The case for amending the bill to specify the benefits is weak. Any benefits the fund chooses to cover will be dependent on available funding and circumstances at a particular point in time. Specifying benefits in the bill would then require amendments to the bill each time benefits need to be changed – an onerous process.
The case for amending the bill to provide a clear process and principles to guide the NHI in determining the benefits package is far stronger. Benefit determination is a passionately contested terrain, and therefore amending the bill to provide clearer legislative guidelines will help the fund navigate this terrain.
With its focus on personal clinical care, the NHI Bill makes only rhetorical reference to comprehensive care, but several groups pointed out the exclusion of key public health measures required to ensure population health. This role is defined outside the brief of the NHI Bill, a serious omission in the eyes of some. To address this, the bill would need to fundamentally expand its scope of responsibility or make it clear that the responsibility for this level of healthcare lies elsewhere.

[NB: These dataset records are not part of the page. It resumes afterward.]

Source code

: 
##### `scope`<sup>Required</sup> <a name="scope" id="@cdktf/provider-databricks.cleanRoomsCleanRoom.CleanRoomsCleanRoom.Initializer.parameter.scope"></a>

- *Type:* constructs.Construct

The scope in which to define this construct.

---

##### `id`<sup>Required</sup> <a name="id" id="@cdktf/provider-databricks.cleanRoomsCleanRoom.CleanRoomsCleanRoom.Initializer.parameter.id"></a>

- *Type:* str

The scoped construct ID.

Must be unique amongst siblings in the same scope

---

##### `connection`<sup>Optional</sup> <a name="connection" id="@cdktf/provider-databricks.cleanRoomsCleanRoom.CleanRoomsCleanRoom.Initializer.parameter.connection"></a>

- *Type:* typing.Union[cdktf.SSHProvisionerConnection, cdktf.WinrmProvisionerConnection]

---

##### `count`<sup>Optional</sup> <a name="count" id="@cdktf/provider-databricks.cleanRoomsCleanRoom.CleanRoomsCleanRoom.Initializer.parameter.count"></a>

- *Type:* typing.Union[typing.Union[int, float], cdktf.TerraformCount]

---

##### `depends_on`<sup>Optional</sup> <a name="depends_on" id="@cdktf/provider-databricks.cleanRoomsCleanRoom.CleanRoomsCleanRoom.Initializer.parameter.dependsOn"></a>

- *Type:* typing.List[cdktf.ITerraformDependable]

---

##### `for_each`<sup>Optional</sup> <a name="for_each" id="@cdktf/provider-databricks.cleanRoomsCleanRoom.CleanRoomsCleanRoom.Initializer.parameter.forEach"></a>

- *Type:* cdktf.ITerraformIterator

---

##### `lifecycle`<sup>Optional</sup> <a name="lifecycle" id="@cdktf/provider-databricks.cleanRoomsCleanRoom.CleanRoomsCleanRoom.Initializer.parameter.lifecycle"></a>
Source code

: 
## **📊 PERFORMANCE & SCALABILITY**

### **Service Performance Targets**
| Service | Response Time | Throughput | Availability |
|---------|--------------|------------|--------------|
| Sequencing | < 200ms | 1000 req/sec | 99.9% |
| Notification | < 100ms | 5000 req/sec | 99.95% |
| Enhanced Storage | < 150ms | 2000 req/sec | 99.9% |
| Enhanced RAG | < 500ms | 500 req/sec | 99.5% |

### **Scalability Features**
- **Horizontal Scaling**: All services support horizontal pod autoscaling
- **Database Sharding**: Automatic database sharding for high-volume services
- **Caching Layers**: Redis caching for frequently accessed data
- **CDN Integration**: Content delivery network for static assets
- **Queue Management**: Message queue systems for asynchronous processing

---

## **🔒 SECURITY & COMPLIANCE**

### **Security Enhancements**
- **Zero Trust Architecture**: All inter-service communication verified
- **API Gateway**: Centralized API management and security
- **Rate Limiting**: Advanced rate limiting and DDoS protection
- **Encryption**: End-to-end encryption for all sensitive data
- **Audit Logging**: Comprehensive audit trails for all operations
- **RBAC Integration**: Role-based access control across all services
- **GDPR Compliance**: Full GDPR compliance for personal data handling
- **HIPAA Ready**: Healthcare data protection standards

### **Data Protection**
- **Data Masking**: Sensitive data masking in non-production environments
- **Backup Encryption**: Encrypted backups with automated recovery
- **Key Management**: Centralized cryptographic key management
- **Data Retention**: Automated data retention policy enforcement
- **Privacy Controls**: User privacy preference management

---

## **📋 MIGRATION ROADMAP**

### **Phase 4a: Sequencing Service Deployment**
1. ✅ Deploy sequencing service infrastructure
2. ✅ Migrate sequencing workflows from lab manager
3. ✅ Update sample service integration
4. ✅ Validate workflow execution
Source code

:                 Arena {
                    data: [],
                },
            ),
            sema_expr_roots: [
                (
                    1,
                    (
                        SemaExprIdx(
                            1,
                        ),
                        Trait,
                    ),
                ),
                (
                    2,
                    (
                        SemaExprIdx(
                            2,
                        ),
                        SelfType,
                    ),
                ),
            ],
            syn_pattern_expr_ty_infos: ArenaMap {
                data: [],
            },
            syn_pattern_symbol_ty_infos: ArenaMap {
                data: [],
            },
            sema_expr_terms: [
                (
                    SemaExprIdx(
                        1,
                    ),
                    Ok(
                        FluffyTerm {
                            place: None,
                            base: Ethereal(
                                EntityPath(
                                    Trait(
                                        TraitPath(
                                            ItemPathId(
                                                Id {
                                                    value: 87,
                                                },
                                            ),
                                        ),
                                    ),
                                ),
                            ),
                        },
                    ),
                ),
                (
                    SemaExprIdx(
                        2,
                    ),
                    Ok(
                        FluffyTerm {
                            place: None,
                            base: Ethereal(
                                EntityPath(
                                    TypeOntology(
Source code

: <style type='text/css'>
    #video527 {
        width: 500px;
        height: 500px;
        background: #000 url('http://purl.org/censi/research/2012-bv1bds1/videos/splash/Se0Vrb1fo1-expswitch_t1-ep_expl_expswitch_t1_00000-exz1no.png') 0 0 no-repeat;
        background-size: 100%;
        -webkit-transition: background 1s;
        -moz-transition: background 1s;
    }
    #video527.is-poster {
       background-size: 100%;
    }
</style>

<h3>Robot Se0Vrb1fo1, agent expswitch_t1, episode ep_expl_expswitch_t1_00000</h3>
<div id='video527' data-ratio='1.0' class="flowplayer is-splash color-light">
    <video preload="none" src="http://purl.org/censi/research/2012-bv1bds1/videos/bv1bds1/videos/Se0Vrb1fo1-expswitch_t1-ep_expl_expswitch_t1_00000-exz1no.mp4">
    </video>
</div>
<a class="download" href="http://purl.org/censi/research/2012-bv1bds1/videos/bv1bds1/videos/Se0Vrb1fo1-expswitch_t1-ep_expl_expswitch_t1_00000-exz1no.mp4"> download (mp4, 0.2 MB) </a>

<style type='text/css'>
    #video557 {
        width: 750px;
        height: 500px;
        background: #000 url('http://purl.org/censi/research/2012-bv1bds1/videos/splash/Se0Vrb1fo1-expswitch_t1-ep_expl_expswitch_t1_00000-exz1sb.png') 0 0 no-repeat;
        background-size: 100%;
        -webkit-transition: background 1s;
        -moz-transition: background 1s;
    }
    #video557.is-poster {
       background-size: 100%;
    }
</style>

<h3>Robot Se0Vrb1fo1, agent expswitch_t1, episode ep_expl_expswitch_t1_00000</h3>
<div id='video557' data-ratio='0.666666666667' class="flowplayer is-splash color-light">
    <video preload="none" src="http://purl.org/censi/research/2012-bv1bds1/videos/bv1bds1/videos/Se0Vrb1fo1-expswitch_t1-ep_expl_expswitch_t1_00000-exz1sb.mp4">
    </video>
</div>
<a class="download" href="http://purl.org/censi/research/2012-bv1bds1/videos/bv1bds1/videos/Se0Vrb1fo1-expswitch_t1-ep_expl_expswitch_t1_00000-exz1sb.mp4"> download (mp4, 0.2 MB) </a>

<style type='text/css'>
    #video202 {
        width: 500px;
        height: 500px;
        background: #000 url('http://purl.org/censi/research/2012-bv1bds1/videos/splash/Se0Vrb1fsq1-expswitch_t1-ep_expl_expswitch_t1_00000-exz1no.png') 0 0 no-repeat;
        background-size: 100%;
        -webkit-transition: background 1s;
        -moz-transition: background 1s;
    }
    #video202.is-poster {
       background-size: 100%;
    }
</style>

Based on their line of questioning during the hearing, the members of the Portfolio Committee on Health recognised that getting the benefits package right is critical to the success of the NHI. The Portfolio Committee on Health finding a way to establish a framework that allows for the benefits package to be determined in a manner which is effective and acceptable to broader society will be critical to the success of the NHI. DM/MC
Geetesh Solanki is a specialist scientist at the Health Systems Research Unit at the SA Medical Research Council, an honorary research associate in the Health Economics Unit at the University of Cape Town and the principal consultant at NMG Consultants and Actuaries. Neil Myburgh is a professor in the Department of Community Dentistry, Faculty of Dentistry and WHO Collaborating Centre for Oral Health at the University of Western Cape. Stephanie Wild is a postgraduate student enrolled for an MPhil in Public Law at the University of Cape Town. Judith Cornell is a former director of institutional development and planning at the Nelson Mandela School of Public Governance, University of Cape Town. Vishal Brijlal is a senior director at the Clinton Health Access Initiative.
The opinions expressed are those of the authors and do not necessarily reflect the views of their institutions.